* **THE TASK**
What is needed is an exact copy of all the records.

---

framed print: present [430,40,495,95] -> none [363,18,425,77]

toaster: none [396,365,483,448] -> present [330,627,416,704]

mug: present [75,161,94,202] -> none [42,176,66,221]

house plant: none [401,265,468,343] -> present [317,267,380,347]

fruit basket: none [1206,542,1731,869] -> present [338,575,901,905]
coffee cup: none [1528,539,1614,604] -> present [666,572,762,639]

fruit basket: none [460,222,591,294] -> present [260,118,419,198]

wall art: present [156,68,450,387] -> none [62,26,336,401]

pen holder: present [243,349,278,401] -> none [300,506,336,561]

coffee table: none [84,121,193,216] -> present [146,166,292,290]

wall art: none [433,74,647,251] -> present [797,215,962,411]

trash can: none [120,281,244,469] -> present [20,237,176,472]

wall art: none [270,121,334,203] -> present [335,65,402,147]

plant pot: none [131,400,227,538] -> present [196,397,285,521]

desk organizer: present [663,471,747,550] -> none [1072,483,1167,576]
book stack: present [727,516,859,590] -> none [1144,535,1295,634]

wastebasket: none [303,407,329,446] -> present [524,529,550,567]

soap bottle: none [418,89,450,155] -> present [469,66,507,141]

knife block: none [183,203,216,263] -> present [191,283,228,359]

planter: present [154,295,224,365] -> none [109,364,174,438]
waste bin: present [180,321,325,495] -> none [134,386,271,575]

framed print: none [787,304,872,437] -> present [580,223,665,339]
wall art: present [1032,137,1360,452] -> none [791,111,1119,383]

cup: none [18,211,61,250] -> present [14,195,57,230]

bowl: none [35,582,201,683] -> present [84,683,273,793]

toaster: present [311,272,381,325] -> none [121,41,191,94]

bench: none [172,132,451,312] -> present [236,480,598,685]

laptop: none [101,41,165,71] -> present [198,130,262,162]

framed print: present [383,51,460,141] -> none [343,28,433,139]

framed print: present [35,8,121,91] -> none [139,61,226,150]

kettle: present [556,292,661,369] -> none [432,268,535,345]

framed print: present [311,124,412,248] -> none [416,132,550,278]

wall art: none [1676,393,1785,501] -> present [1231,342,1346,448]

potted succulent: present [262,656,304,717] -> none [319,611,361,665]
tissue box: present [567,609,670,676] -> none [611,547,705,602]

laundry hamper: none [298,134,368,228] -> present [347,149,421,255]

---

* **RESPONSE TO THIS EXERCISE**
framed print: present [430,40,495,95] -> none [363,18,425,77]

toaster: none [396,365,483,448] -> present [330,627,416,704]

mug: present [75,161,94,202] -> none [42,176,66,221]

house plant: none [401,265,468,343] -> present [317,267,380,347]

fruit basket: none [1206,542,1731,869] -> present [338,575,901,905]
coffee cup: none [1528,539,1614,604] -> present [666,572,762,639]

fruit basket: none [460,222,591,294] -> present [260,118,419,198]

wall art: present [156,68,450,387] -> none [62,26,336,401]

pen holder: present [243,349,278,401] -> none [300,506,336,561]

coffee table: none [84,121,193,216] -> present [146,166,292,290]

wall art: none [433,74,647,251] -> present [797,215,962,411]

trash can: none [120,281,244,469] -> present [20,237,176,472]

wall art: none [270,121,334,203] -> present [335,65,402,147]

plant pot: none [131,400,227,538] -> present [196,397,285,521]

desk organizer: present [663,471,747,550] -> none [1072,483,1167,576]
book stack: present [727,516,859,590] -> none [1144,535,1295,634]

wastebasket: none [303,407,329,446] -> present [524,529,550,567]

soap bottle: none [418,89,450,155] -> present [469,66,507,141]

knife block: none [183,203,216,263] -> present [191,283,228,359]

planter: present [154,295,224,365] -> none [109,364,174,438]
waste bin: present [180,321,325,495] -> none [134,386,271,575]

framed print: none [787,304,872,437] -> present [580,223,665,339]
wall art: present [1032,137,1360,452] -> none [791,111,1119,383]

cup: none [18,211,61,250] -> present [14,195,57,230]

bowl: none [35,582,201,683] -> present [84,683,273,793]

toaster: present [311,272,381,325] -> none [121,41,191,94]

bench: none [172,132,451,312] -> present [236,480,598,685]

laptop: none [101,41,165,71] -> present [198,130,262,162]

framed print: present [383,51,460,141] -> none [343,28,433,139]

framed print: present [35,8,121,91] -> none [139,61,226,150]

kettle: present [556,292,661,369] -> none [432,268,535,345]

framed print: present [311,124,412,248] -> none [416,132,550,278]

wall art: none [1676,393,1785,501] -> present [1231,342,1346,448]

potted succulent: present [262,656,304,717] -> none [319,611,361,665]
tissue box: present [567,609,670,676] -> none [611,547,705,602]

laundry hamper: none [298,134,368,228] -> present [347,149,421,255]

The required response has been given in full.